What you have to do »
Word for word, retype the lines from the one containing "4: (222, 231, 1.72)" to the one containing "17: (33, 257, 47.16)" below, keeping both end lines and dropping the pictures.

__________

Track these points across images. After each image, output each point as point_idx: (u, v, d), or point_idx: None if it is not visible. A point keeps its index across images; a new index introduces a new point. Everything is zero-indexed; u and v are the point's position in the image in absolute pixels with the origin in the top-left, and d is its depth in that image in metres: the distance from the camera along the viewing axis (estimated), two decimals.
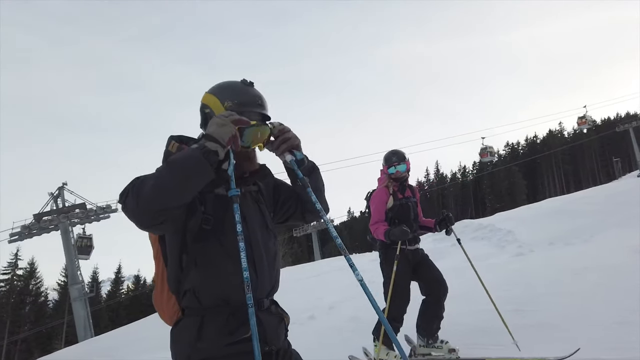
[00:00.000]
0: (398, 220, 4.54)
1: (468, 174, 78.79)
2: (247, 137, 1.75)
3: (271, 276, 1.83)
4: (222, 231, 1.72)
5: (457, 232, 17.10)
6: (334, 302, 7.65)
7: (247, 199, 1.86)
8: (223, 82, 1.89)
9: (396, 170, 4.64)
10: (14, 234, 28.71)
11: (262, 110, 1.82)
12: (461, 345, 4.63)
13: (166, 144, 1.83)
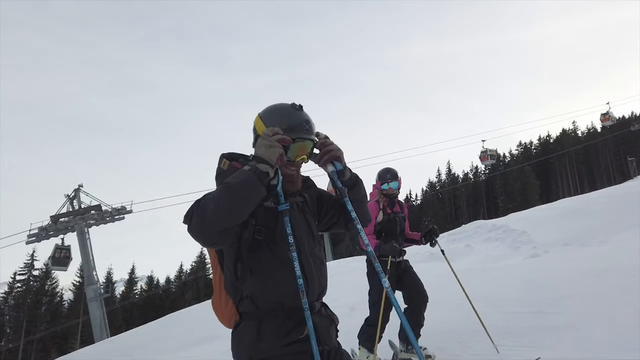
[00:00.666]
0: (385, 234, 4.89)
1: (480, 174, 78.17)
2: (291, 152, 1.90)
3: (320, 281, 1.96)
4: (273, 241, 1.85)
5: (471, 233, 17.08)
6: (355, 303, 7.68)
7: (295, 210, 1.98)
8: (273, 105, 2.01)
9: (389, 187, 4.95)
10: (32, 235, 29.15)
11: (307, 135, 1.92)
12: (483, 347, 4.67)
13: (218, 161, 1.99)
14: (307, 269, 1.89)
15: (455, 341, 4.79)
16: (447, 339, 4.83)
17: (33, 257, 47.16)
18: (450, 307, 5.46)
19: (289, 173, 1.95)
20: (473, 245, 15.72)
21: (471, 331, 5.15)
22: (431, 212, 73.04)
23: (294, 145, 1.89)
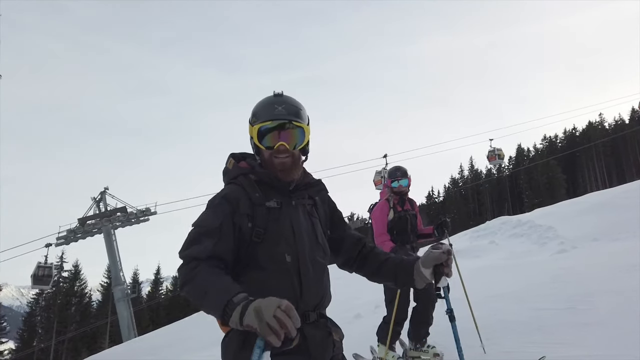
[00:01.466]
0: (397, 232, 4.94)
1: (504, 169, 76.96)
2: (268, 138, 1.85)
3: (318, 290, 1.82)
4: (272, 243, 1.76)
5: (495, 229, 16.92)
6: (379, 300, 7.68)
7: (299, 211, 1.89)
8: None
9: (399, 185, 5.02)
10: (61, 237, 29.92)
11: (281, 117, 1.84)
12: (514, 344, 4.62)
13: (226, 160, 2.01)
14: (304, 276, 1.78)
15: (483, 338, 4.74)
16: (474, 337, 4.76)
17: (62, 259, 48.37)
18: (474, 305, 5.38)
19: (279, 161, 1.86)
20: (498, 241, 15.49)
21: (498, 328, 5.08)
22: (454, 209, 72.27)
23: (268, 131, 1.84)
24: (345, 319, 7.04)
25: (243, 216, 1.76)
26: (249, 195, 1.82)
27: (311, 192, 1.98)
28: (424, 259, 1.86)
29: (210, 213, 1.80)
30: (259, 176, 1.88)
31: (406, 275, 1.91)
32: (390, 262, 2.00)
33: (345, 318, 7.05)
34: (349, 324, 6.90)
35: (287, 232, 1.80)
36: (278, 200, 1.84)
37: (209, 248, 1.67)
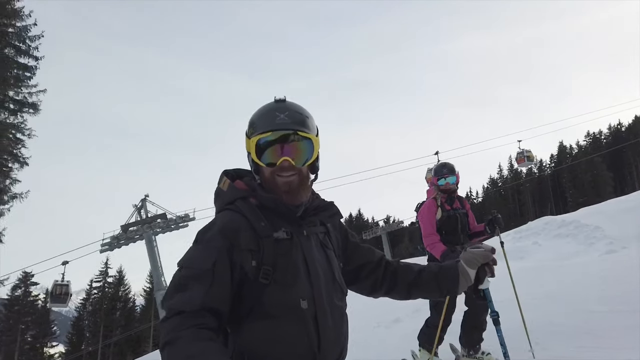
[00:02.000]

__________

Result for this task »
4: (222, 231, 1.72)
5: (457, 232, 17.10)
6: (334, 302, 7.65)
7: (247, 199, 1.86)
8: (223, 82, 1.89)
9: (396, 170, 4.64)
10: (14, 234, 28.71)
11: (262, 110, 1.82)
12: (461, 345, 4.63)
13: (166, 144, 1.83)
[00:00.666]
0: (385, 234, 4.89)
1: (480, 174, 78.17)
2: (291, 152, 1.90)
3: (320, 281, 1.96)
4: (273, 241, 1.85)
5: (471, 233, 17.08)
6: (355, 303, 7.68)
7: (295, 210, 1.98)
8: (273, 105, 2.01)
9: (389, 187, 4.95)
10: (32, 235, 29.15)
11: (307, 135, 1.92)
12: (483, 347, 4.67)
13: (218, 161, 1.99)
14: (307, 269, 1.89)
15: (455, 341, 4.79)
16: (447, 339, 4.83)
17: (33, 257, 47.16)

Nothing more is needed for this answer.